Archive dans janvier 2019

Vers un recrutement « bio »…

Vers un recrutement « bio »…

La majorité des recruteurs sont déjà des robots. Ils sont le prolongement des algorithmes de outils de recherche booléenne qu’ils pensent maîtriser alors que c’est plutôt l’inverse. Les robots ont pris le pouvoir et accentuent les stéréotypes et leur donnent plus d’importance. Par exemple, quand un recruteur filtre des CV sur Linkedin seulement en fonction du nombre d’années d’études et des compétences déjà acquises il fait déjà une double erreur.

  • Celle de croire que le destin d’une personne est fixé à 25 ou 30 ans alors qu’à cet âge, peu sont ceux qui ont au moins perçu leur potentiel et choisi leur route. Il y a juste le monde à découvrir.
  • Celle de croire qu’on puisse encore considérer comme attractif le fait d’utiliser une compétence déjà acquise alors que n’importe quel esprit moyennement curieux à cet âge chercherait à en acquérir des nouvelles.

Ces deux erreurs conduisent à recruter des personnalités soit sans saveur, soit imbues de leur personne, peu goûteuse au changement, mais qui feront leurs devoirs correctement. C’est exactement ce que fuient les managers dans un monde disruptif et incertain qui ont besoin de personnalités qui apportent des méthodes innovantes pour se différencier des concurrents.

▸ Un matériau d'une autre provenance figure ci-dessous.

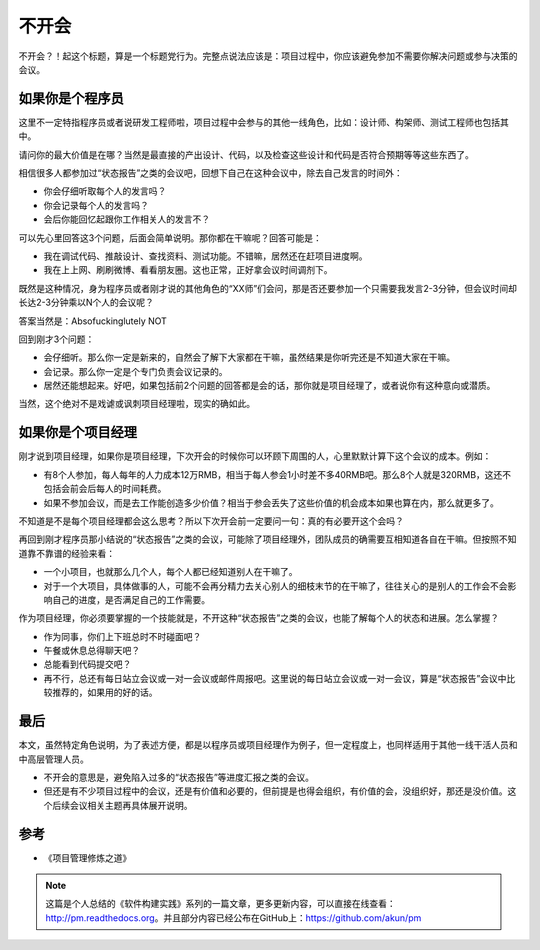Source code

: 不开会
======

不开会？！起这个标题，算是一个标题党行为。完整点说法应该是：项目过程中，你应该避免参加不需要你解决问题或参与决策的会议。

如果你是个程序员
----------------

这里不一定特指程序员或者说研发工程师啦，项目过程中会参与的其他一线角色，比如：设计师、构架师、测试工程师也包括其中。

请问你的最大价值是在哪？当然是最直接的产出设计、代码，以及检查这些设计和代码是否符合预期等等这些东西了。

相信很多人都参加过“状态报告”之类的会议吧，回想下自己在这种会议中，除去自己发言的时间外：

* 你会仔细听取每个人的发言吗？
* 你会记录每个人的发言吗？
* 会后你能回忆起跟你工作相关人的发言不？

可以先心里回答这3个问题，后面会简单说明。那你都在干嘛呢？回答可能是：

* 我在调试代码、推敲设计、查找资料、测试功能。不错嘛，居然还在赶项目进度啊。
* 我在上上网、刷刷微博、看看朋友圈。这也正常，正好拿会议时间调剂下。

既然是这种情况，身为程序员或者刚才说的其他角色的“XX师”们会问，那是否还要参加一个只需要我发言2-3分钟，但会议时间却长达2-3分钟乘以N个人的会议呢？

答案当然是：Absofuckinglutely NOT

回到刚才3个问题：

* 会仔细听。那么你一定是新来的，自然会了解下大家都在干嘛，虽然结果是你听完还是不知道大家在干嘛。
* 会记录。那么你一定是个专门负责会议记录的。
* 居然还能想起来。好吧，如果包括前2个问题的回答都是会的话，那你就是项目经理了，或者说你有这种意向或潜质。

当然，这个绝对不是戏谑或讽刺项目经理啦，现实的确如此。

如果你是个项目经理
------------------

刚才说到项目经理，如果你是项目经理，下次开会的时候你可以环顾下周围的人，心里默默计算下这个会议的成本。例如：

* 有8个人参加，每人每年的人力成本12万RMB，相当于每人参会1小时差不多40RMB吧。那么8个人就是320RMB，这还不包括会前会后每人的时间耗费。
* 如果不参加会议，而是去工作能创造多少价值？相当于参会丢失了这些价值的机会成本如果也算在内，那么就更多了。

不知道是不是每个项目经理都会这么思考？所以下次开会前一定要问一句：真的有必要开这个会吗？

再回到刚才程序员那小结说的“状态报告”之类的会议，可能除了项目经理外，团队成员的确需要互相知道各自在干嘛。但按照不知道靠不靠谱的经验来看：

* 一个小项目，也就那么几个人，每个人都已经知道别人在干嘛了。
* 对于一个大项目，具体做事的人，可能不会再分精力去关心别人的细枝末节的在干嘛了，往往关心的是别人的工作会不会影响自己的进度，是否满足自己的工作需要。

作为项目经理，你必须要掌握的一个技能就是，不开这种“状态报告”之类的会议，也能了解每个人的状态和进展。怎么掌握？

* 作为同事，你们上下班总时不时碰面吧？
* 午餐或休息总得聊天吧？
* 总能看到代码提交吧？
* 再不行，总还有每日站立会议或一对一会议或邮件周报吧。这里说的每日站立会议或一对一会议，算是“状态报告”会议中比较推荐的，如果用的好的话。

最后
----

本文，虽然特定角色说明，为了表述方便，都是以程序员或项目经理作为例子，但一定程度上，也同样适用于其他一线干活人员和中高层管理人员。

* 不开会的意思是，避免陷入过多的“状态报告”等进度汇报之类的会议。
* 但还是有不少项目过程中的会议，还是有价值和必要的，但前提是也得会组织，有价值的会，没组织好，那还是没价值。这个后续会议相关主题再具体展开说明。

参考
----

* 《项目管理修炼之道》

.. note::

   这篇是个人总结的《软件构建实践》系列的一篇文章，更多更新内容，可以直接在线查看：http://pm.readthedocs.org。并且部分内容已经公布在GitHub上：https://github.com/akun/pm

.. author:: default
.. categories:: Project Project, meeting
.. tags:: 会议, 开会
.. comments::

De plus, dès qu’on prend en compte la singularité des individus, on fait quelque chose que les robots ne sauront jamais faire : laisser parler la relation, les sentiments, voire même le feeling. C’est justement ce ressenti, qui fait la différence quand on veut embaucher un candidat. Le fait qu’il n’aie pas les pré-requis pour une premier entretien fait peut-être passer le recruteur à côté d’un futur Steve Jobs. On voit bien que c’est la personnalité qui fait le différence dans une carrière, pas les compétences du moment. Peut-être que les IA auront un jour une forme d’intuition car elles pourront détecter un pattern de comportements ou de traits de personnalité en analysant les parcours et en pondérant positivement les zig zag dans une carrière.  Dès lors que la singularité sera valorisée elle augmentera la valeur du profil car elle trahira de la créativité ou de l’intuition: bref de l’intangible, du sentiment.

On désigne par un terme savant, chic et à la mode : l’outbound recuiting, une méthode qui consiste à appeler régulièrement des gens qui sont passés un jour nous voir, avec qui on a parlé carrière et projets de vie, qui nous ont parlé de leurs passions, de leurs enfants parfois, et qu’on décide de rappeler spontanément un ou deux plus tard, pour savoir si le chemin qu’ils avait choisi à l’époque leur a généré l’épanouissement attendu. On remarque que si on laisse les robots – des mailings même personnalisés par exemple – faire le job à la place d’un vrai être humain, le résultat de la campagne de recrutement est quasi nul. Dans l’univers des technologies, les candidats sont déjà saturés par des approches uniformes, ils fuient désormais les job-boards, et sont friands d’approches à la marge, basées sur de l’humain. Ils répondront plus facilement à un email bourré de fautes d’orthographes qu’à un email parfait avec les champs de fusion parfaitement placés et le contenu parfaitement personnalisé. Les temps sont rustiques, tout ce qui ne peut être rapidement fait par des robots prend une valeur considérable et une saveur particulière. Je propose un nouveau terme qui existe déjà: le recrutement BIO pour désigner la culture des relations recruteur-candidat telle qu’elle existait avant les visions industrielles, productivistes et uniformisantes. Nouer de vraies relations sincères, même lointaines, avec les candidats, surtout quand vous les avez physiquement rencontrés et faites comme avec vos amis que vous appelez de temps pour prendre des nouvelles. Ils penseront tout de suite à vous lorsqu’ils auront envie de changer d’air et vous en serez les premiers alertés.

Je vous rappelle à la rentrée pour me parler de vos projets?